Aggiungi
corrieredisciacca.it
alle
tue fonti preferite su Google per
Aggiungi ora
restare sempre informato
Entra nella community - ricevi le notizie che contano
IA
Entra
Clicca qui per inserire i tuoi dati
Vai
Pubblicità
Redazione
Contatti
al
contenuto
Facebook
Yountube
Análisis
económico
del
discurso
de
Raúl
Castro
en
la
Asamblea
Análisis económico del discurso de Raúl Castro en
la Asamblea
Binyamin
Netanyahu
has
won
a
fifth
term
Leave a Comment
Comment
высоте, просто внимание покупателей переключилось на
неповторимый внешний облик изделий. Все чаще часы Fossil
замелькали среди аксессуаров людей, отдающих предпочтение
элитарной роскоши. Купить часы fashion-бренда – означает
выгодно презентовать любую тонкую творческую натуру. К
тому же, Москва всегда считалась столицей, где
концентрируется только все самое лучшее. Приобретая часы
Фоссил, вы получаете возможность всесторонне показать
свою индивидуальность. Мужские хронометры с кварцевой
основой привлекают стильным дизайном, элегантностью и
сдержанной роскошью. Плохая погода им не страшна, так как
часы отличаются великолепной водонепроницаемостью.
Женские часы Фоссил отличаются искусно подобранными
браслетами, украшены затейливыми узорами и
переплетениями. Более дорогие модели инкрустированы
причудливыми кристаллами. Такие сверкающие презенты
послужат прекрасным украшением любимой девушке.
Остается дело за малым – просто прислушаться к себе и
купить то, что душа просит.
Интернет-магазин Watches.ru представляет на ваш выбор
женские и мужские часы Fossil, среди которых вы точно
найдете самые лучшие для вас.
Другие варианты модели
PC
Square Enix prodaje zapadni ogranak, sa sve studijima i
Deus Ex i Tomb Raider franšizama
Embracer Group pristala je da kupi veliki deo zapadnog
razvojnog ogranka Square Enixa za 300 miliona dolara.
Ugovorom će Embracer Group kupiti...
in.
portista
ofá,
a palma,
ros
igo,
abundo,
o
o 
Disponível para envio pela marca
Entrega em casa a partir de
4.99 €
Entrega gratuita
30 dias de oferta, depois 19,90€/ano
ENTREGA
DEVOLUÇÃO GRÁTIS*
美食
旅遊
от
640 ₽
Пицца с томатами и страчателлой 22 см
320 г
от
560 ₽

**WHAT IS EXPECTED**: Please put every line of text from the entries above into a JSON list of strings, one string per line, with blank lines left out.

**WRITTEN SOLUTION**:
[
  "Aggiungi",
  "corrieredisciacca.it",
  "alle",
  "tue fonti preferite su Google per",
  "Aggiungi ora",
  "restare sempre informato",
  "Entra nella community - ricevi le notizie che contano",
  "IA",
  "Entra",
  "Clicca qui per inserire i tuoi dati",
  "Vai",
  "Pubblicità",
  "Redazione",
  "Contatti",
  "al",
  "contenuto",
  "Facebook",
  "Yountube",
  "Análisis",
  "económico",
  "del",
  "discurso",
  "de",
  "Raúl",
  "Castro",
  "en",
  "la",
  "Asamblea",
  "Análisis económico del discurso de Raúl Castro en",
  "la Asamblea",
  "Binyamin",
  "Netanyahu",
  "has",
  "won",
  "a",
  "fifth",
  "term",
  "Leave a Comment",
  "Comment",
  "высоте, просто внимание покупателей переключилось на",
  "неповторимый внешний облик изделий. Все чаще часы Fossil",
  "замелькали среди аксессуаров людей, отдающих предпочтение",
  "элитарной роскоши. Купить часы fashion-бренда – означает",
  "выгодно презентовать любую тонкую творческую натуру. К",
  "тому же, Москва всегда считалась столицей, где",
  "концентрируется только все самое лучшее. Приобретая часы",
  "Фоссил, вы получаете возможность всесторонне показать",
  "свою индивидуальность. Мужские хронометры с кварцевой",
  "основой привлекают стильным дизайном, элегантностью и",
  "сдержанной роскошью. Плохая погода им не страшна, так как",
  "часы отличаются великолепной водонепроницаемостью.",
  "Женские часы Фоссил отличаются искусно подобранными",
  "браслетами, украшены затейливыми узорами и",
  "переплетениями. Более дорогие модели инкрустированы",
  "причудливыми кристаллами. Такие сверкающие презенты",
  "послужат прекрасным украшением любимой девушке.",
  "Остается дело за малым – просто прислушаться к себе и",
  "купить то, что душа просит.",
  "Интернет-магазин Watches.ru представляет на ваш выбор",
  "женские и мужские часы Fossil, среди которых вы точно",
  "найдете самые лучшие для вас.",
  "Другие варианты модели",
  "PC",
  "Square Enix prodaje zapadni ogranak, sa sve studijima i",
  "Deus Ex i Tomb Raider franšizama",
  "Embracer Group pristala je da kupi veliki deo zapadnog",
  "razvojnog ogranka Square Enixa za 300 miliona dolara.",
  "Ugovorom će Embracer Group kupiti...",
  "in.",
  "portista",
  "ofá,",
  "a palma,",
  "ros",
  "igo,",
  "abundo,",
  "o",
  "o ",
  "Disponível para envio pela marca",
  "Entrega em casa a partir de",
  "4.99 €",
  "Entrega gratuita",
  "30 dias de oferta, depois 19,90€/ano",
  "ENTREGA",
  "DEVOLUÇÃO GRÁTIS*",
  "美食",
  "旅遊",
  "от",
  "640 ₽",
  "Пицца с томатами и страчателлой 22 см",
  "320 г",
  "от",
  "560 ₽"
]